Read through the material below and copy each line in which the word "завтрак" occurs.
________________
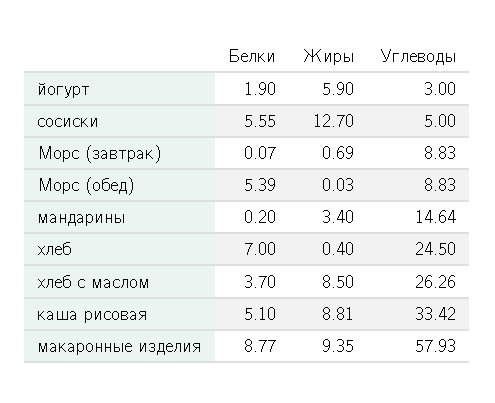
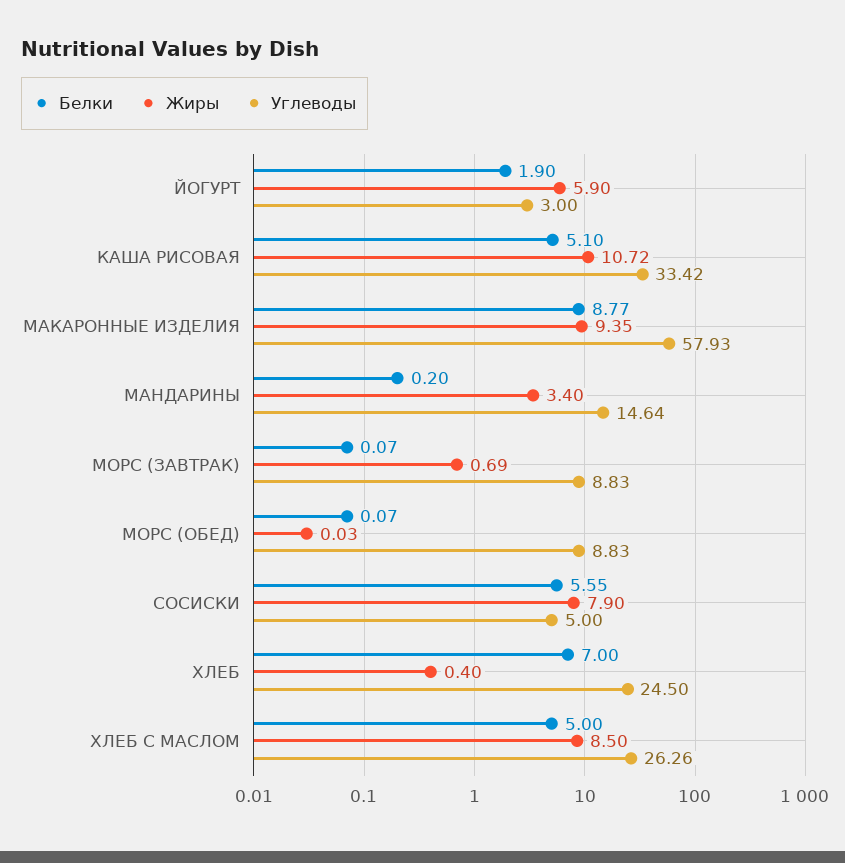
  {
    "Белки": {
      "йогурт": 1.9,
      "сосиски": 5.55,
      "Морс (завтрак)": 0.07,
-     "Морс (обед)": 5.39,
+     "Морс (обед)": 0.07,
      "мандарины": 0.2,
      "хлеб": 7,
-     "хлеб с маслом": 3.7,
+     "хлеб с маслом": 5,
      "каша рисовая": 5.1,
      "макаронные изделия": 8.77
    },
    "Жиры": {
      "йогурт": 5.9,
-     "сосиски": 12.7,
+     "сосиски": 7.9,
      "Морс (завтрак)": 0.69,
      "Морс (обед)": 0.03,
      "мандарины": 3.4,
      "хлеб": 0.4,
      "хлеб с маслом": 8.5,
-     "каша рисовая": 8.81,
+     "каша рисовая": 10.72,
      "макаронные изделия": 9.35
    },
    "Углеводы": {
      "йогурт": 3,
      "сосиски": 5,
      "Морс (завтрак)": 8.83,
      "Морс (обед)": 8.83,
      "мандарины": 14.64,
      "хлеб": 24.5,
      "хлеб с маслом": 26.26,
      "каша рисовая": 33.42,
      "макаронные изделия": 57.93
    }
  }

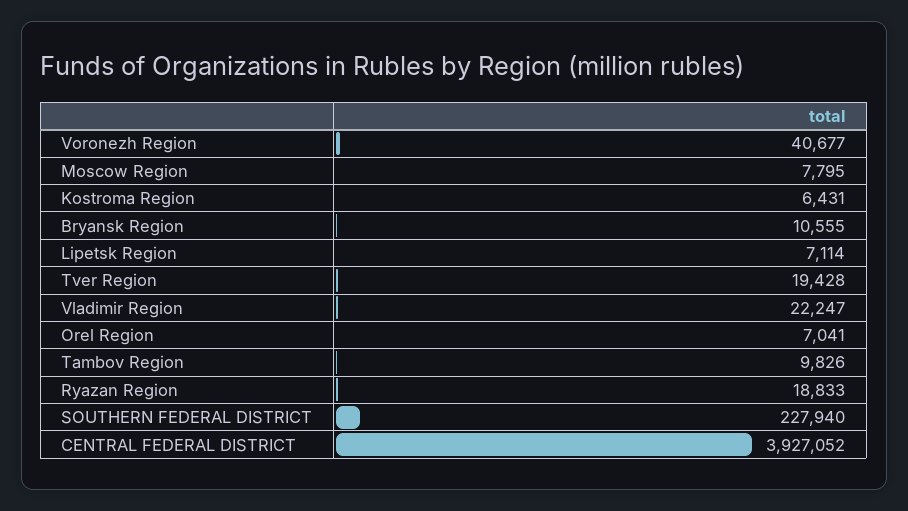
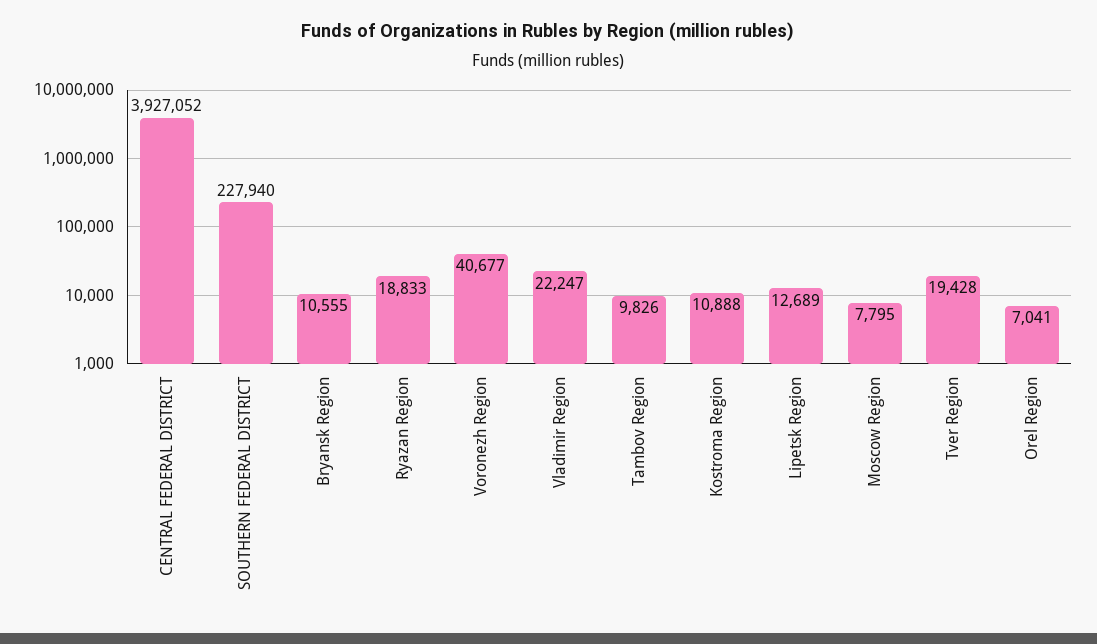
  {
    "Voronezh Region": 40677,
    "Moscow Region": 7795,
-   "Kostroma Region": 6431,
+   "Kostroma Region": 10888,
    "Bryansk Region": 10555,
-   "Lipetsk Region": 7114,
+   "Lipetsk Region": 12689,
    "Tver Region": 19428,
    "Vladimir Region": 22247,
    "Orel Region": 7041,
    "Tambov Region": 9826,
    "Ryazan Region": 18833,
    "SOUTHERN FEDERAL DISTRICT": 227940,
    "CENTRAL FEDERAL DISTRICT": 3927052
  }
________________
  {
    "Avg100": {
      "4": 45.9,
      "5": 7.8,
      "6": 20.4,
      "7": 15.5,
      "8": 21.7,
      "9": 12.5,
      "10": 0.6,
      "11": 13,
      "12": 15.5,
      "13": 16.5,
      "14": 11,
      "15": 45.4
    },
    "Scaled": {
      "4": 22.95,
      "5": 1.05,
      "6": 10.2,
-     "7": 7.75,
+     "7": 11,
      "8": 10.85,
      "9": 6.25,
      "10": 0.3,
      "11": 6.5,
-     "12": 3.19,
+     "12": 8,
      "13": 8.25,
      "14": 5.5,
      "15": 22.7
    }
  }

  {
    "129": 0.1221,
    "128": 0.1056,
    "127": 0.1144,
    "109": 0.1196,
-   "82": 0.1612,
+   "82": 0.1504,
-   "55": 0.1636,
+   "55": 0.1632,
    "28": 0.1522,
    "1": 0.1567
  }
________________
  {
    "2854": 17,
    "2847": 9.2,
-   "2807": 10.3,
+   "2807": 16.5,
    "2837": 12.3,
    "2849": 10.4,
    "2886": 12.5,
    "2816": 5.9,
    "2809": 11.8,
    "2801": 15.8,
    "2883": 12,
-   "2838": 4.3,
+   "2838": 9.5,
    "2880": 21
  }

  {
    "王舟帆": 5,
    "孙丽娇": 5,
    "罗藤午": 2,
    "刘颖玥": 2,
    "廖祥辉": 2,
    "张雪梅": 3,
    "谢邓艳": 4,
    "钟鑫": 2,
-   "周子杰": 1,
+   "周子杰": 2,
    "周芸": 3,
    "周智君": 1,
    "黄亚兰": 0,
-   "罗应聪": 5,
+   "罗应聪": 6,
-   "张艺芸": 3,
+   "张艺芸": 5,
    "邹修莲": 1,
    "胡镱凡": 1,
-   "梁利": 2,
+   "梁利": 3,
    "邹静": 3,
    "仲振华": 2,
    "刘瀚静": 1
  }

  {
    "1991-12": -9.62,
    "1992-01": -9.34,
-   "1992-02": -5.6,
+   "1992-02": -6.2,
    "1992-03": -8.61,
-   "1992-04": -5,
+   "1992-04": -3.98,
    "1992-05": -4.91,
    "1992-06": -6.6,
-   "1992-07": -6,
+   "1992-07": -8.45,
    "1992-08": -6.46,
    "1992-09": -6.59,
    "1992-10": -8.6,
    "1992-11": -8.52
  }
________________
__EXERCISE RESPONSE__.
      "Морс (завтрак)": 0.07,
      "Морс (завтрак)": 0.69,
      "Морс (завтрак)": 8.83,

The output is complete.